When Community Farmers Market opened their year-round doors in 2011, we found ourselves in a haven of winter options just as we as farmers started extending our season. A staple on the seasonally sourced winter menu is cooked greens.
Nathan learned how to grow as many different varieties as possible and out of necessity I've learned how to cook them. I love surprising folks with my favorite mustard green recipe because it quickly becomes one of their favorites too.
Sautéed Mustard Greens
Mustard greens (several large handfuls)
Salt to taste
Brown bacon in skillet removing bacon once crisp (I often use bacon fat from the morning’s breakfast), then sauté onion in the same pan. Wilt as many greens as will fit in your pot or pan over the hot grease and onion. Add bacon back in as garnish and drizzle with your favorite balsamic vinegar. We love the fig balsamic from Stuarto’s Olive Oil Company (locations in Bowling Green and Lexington, KY,).
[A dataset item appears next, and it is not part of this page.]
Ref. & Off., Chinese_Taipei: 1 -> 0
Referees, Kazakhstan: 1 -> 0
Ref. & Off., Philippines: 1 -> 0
After formula feeding my first child, we were surprised when our daughter Elizabeth was born and refused both bottle and pacifier. I began an exclusive breastfeeding relationship with her that I wasn't prepared for. I was encouraged by those in public health that our bodies were designed to prepare this food--something I had never considered before. When it was time to start solids, knowing that breast milk was the best first food, we looked to locally, seasonally grown fruits and vegetables as the next best food thanks to support from the local health department and the WIC program.
Years later, when we discovered that Lilah had severe food sensitivities and leaky gut, an important part of her healing protocol was nourishing broth and real food. We now know that broth is the best next food for babies, and we're sure to make sure that Sterling ate plenty when he began solids. It's also the perfect nourishing food for anyone with illness, sensitivities or digestive upset.
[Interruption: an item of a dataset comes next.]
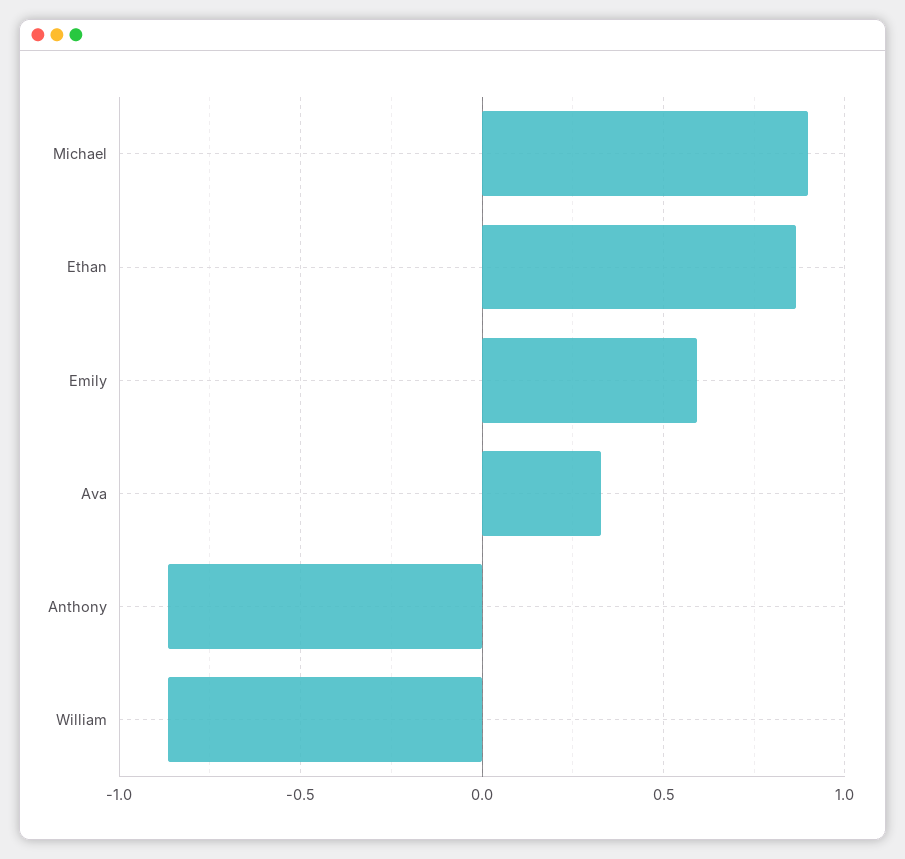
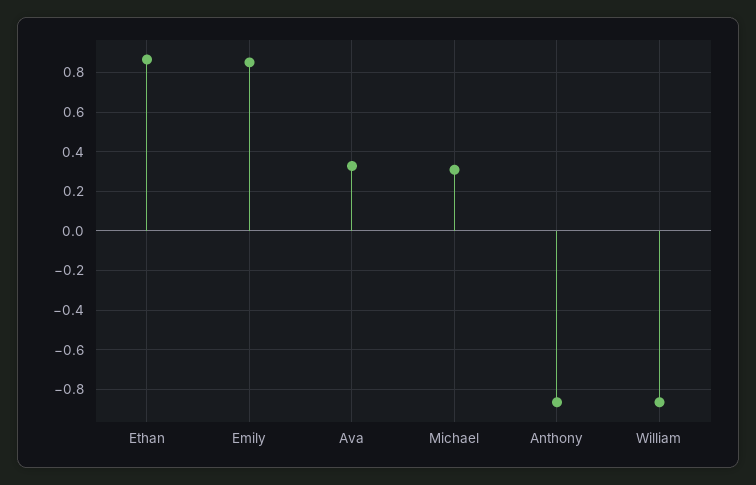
Michael: 0.9 -> 0.3
Emily: 0.6 -> 0.85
At least a few times a year—and always in January—our family allows our tummies a break by following a diet rich in bone broth, healthy fats, and vegetables. The new year, followed by the busyness of the holiday season, makes for perfect timing.
Classic Bone Broth
Salt and peppercorns
2 gallons filtered water (add more as needed)
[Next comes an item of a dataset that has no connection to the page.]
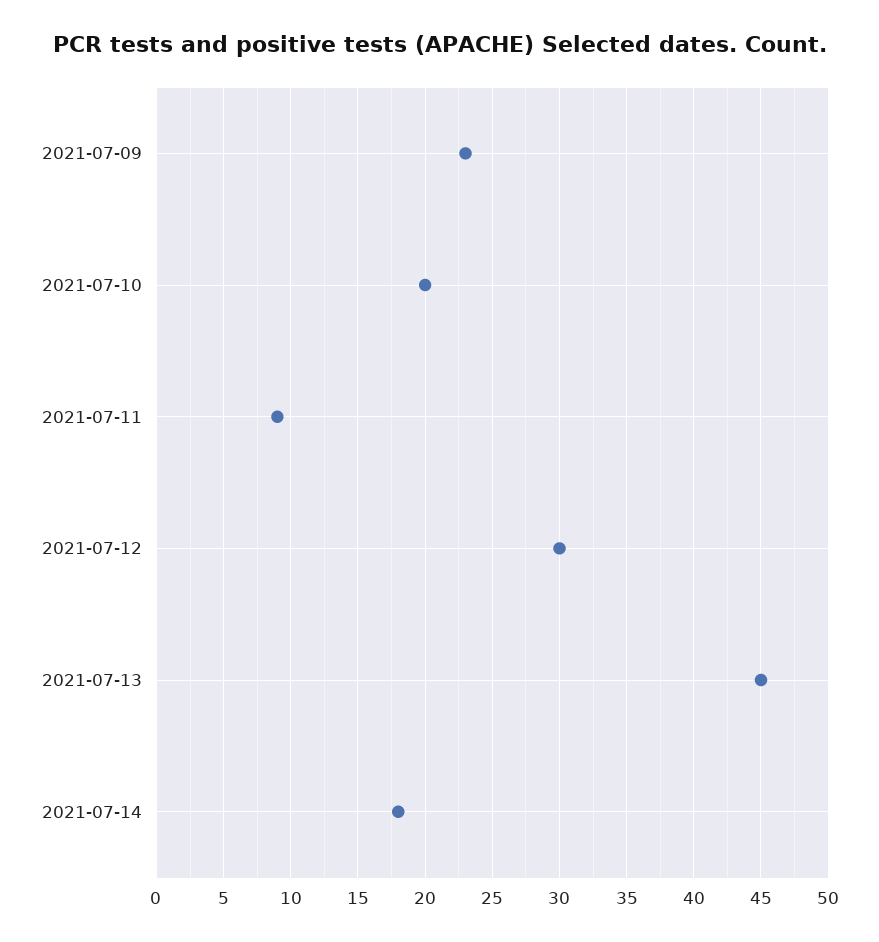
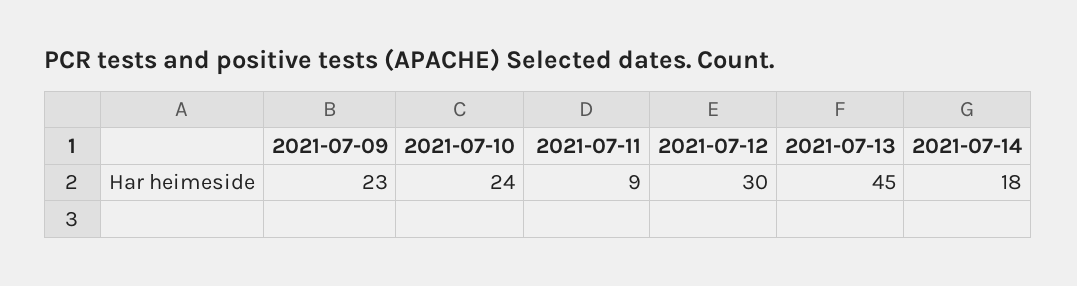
2021-07-10: 20 -> 24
Broth is a simple food requiring only what you have on hand and time. The base can be whole chickens, leftover bones, fish heads, chicken feet or any other leftover meat, bone or marrow from earlier cooking. Most often, I just take a whole chicken and combine it with onions and other vegetables we have available. Cover with water, bring to a boil and then allow to simmer for 12-24 hours. The chicken can be removed and used in other meals (we normally shred it for a nourishing chicken salad). Over time you will learn how you prefer your broth. Just get started!
Broth keeps for up to a week in the refrigerator and up to 6 months in the freezer. It's perfect to drink daily or as needed for healing. It’s used in so many soups, stews and other recipes that it makes a great staple to keep on hand.